Record excerpts:

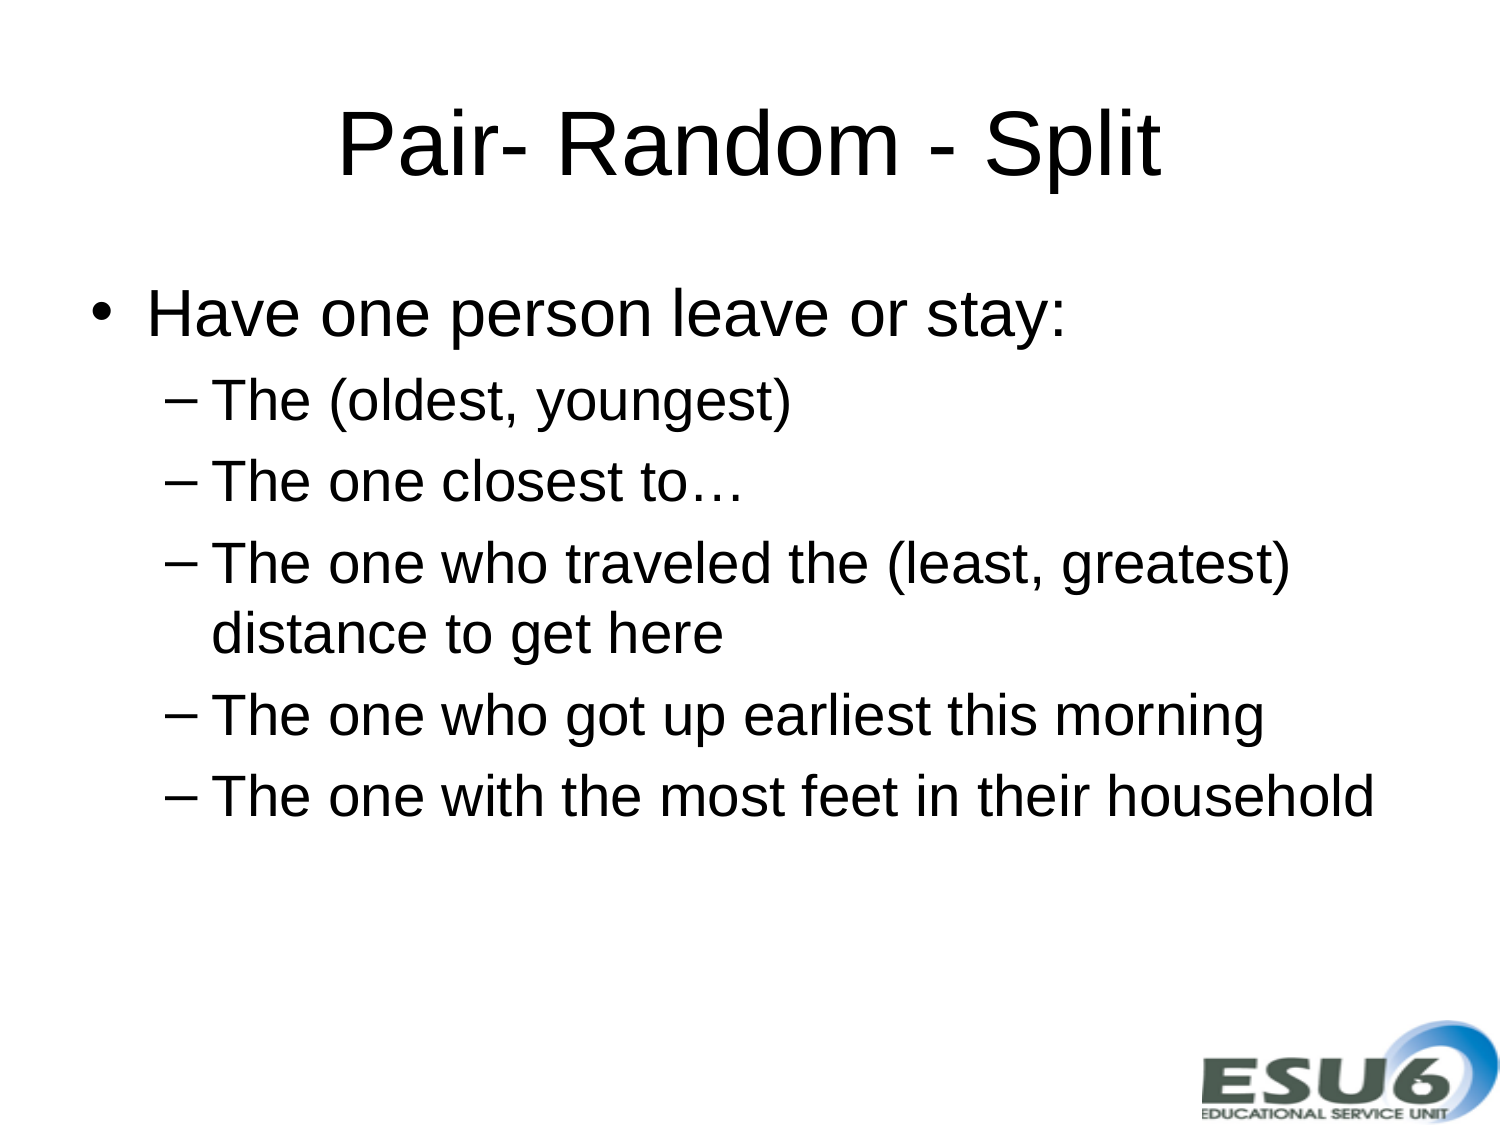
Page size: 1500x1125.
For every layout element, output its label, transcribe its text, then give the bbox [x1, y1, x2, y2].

list Have one person leave or stay: The (oldest, youngest) The one closest to… The one who traveled the (least, greatest) distance to get here The one who got up earliest this morning The one with the most feet in their household [75, 262, 1425, 1005]
picture [1202, 1020, 1500, 1125]
title Pair- Random - Split [75, 45, 1425, 233]
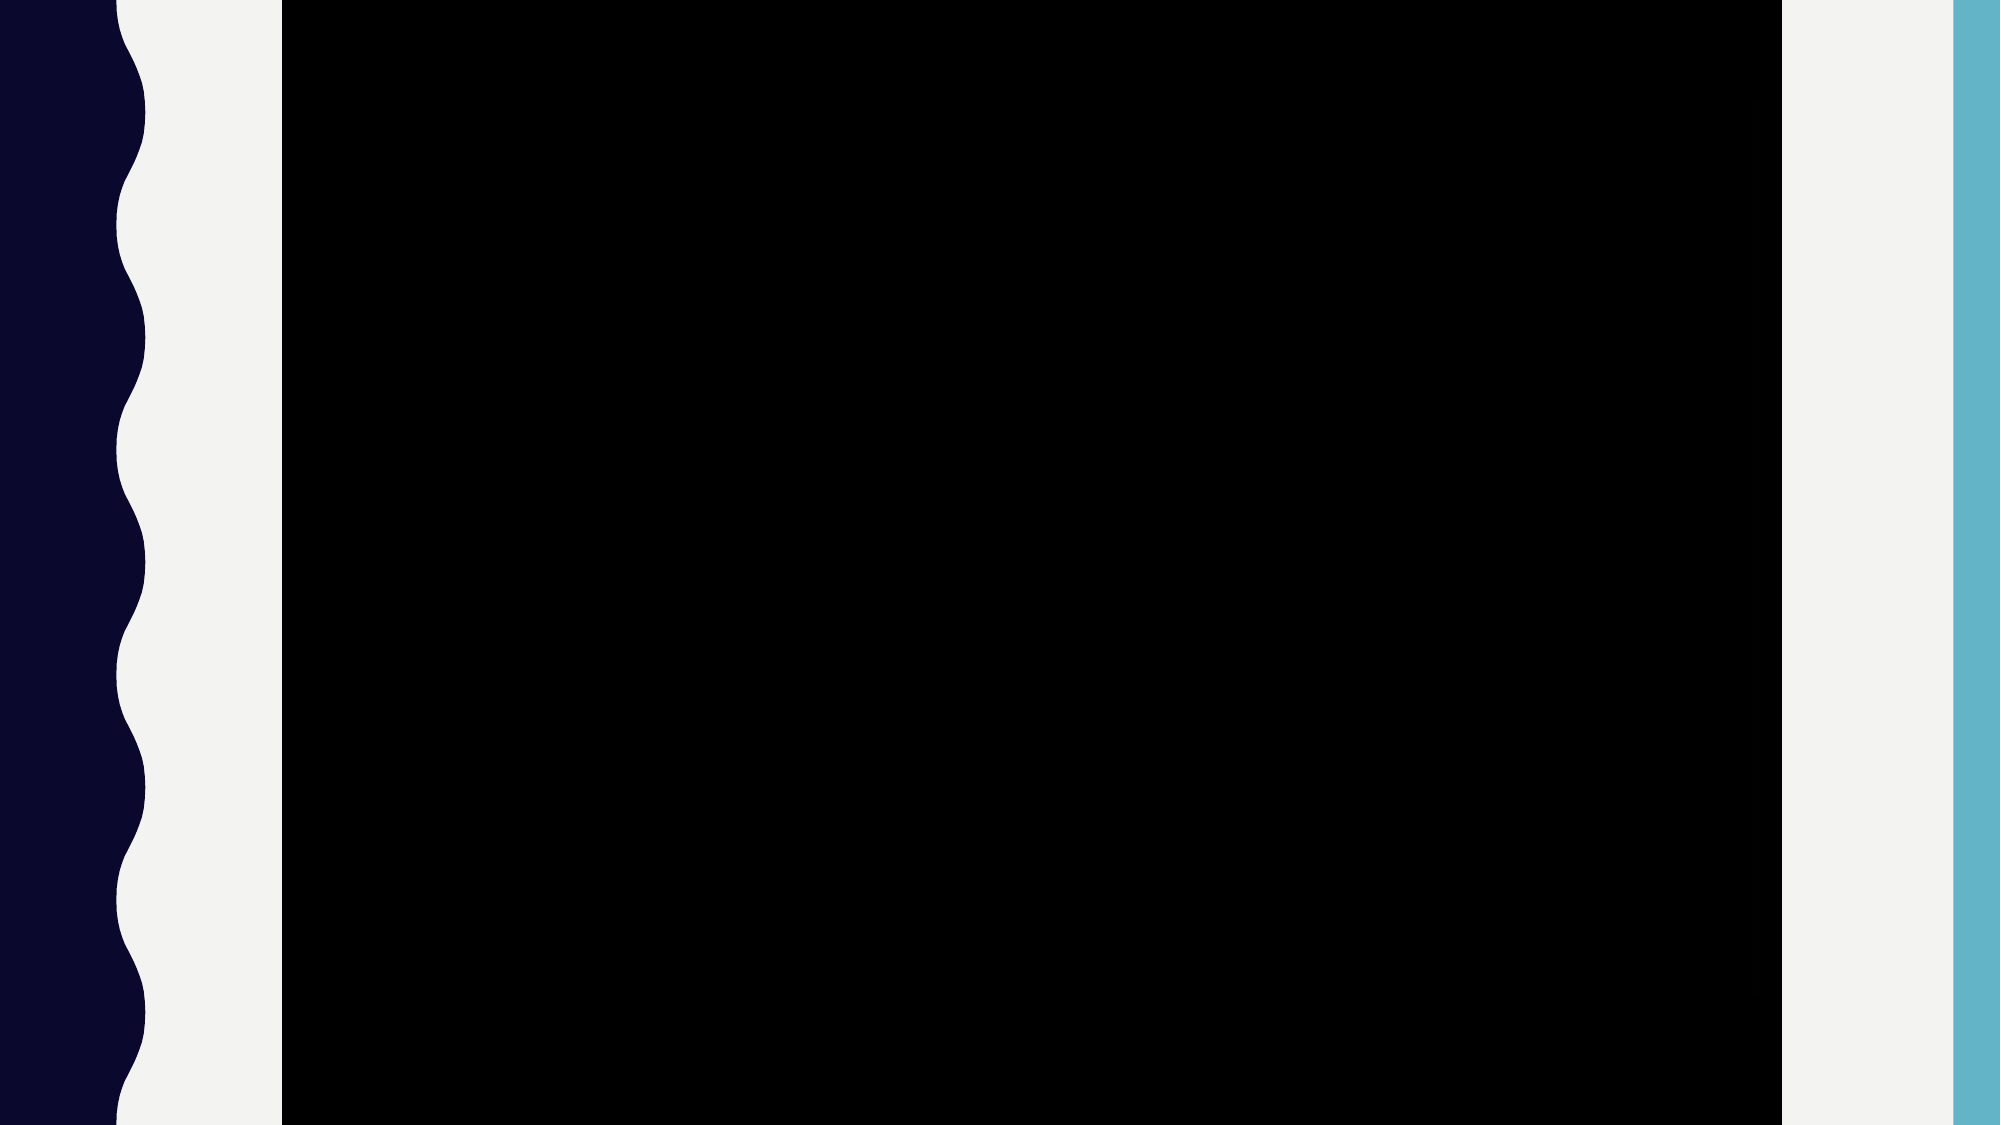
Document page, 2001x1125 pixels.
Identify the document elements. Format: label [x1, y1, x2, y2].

text_box [281, 0, 1782, 1125]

Problem requirements:
All of the material must be given again exactly, though no picture may appear in the copy.

Response box:
Page size: 1500x1125.
For every layout element, output its label, transcribe its text, then give the bbox [x1, y1, x2, y2].

list Have one person leave or stay: The (oldest, youngest) The one closest to… The one who traveled the (least, greatest) distance to get here The one who got up earliest this morning The one with the most feet in their household [75, 262, 1425, 1005]
picture [1202, 1020, 1500, 1125]
title Pair- Random - Split [75, 45, 1425, 233]
Document page, 2001x1125 pixels.
Identify the document elements. Format: label [x1, y1, x2, y2].

text_box [281, 0, 1782, 1125]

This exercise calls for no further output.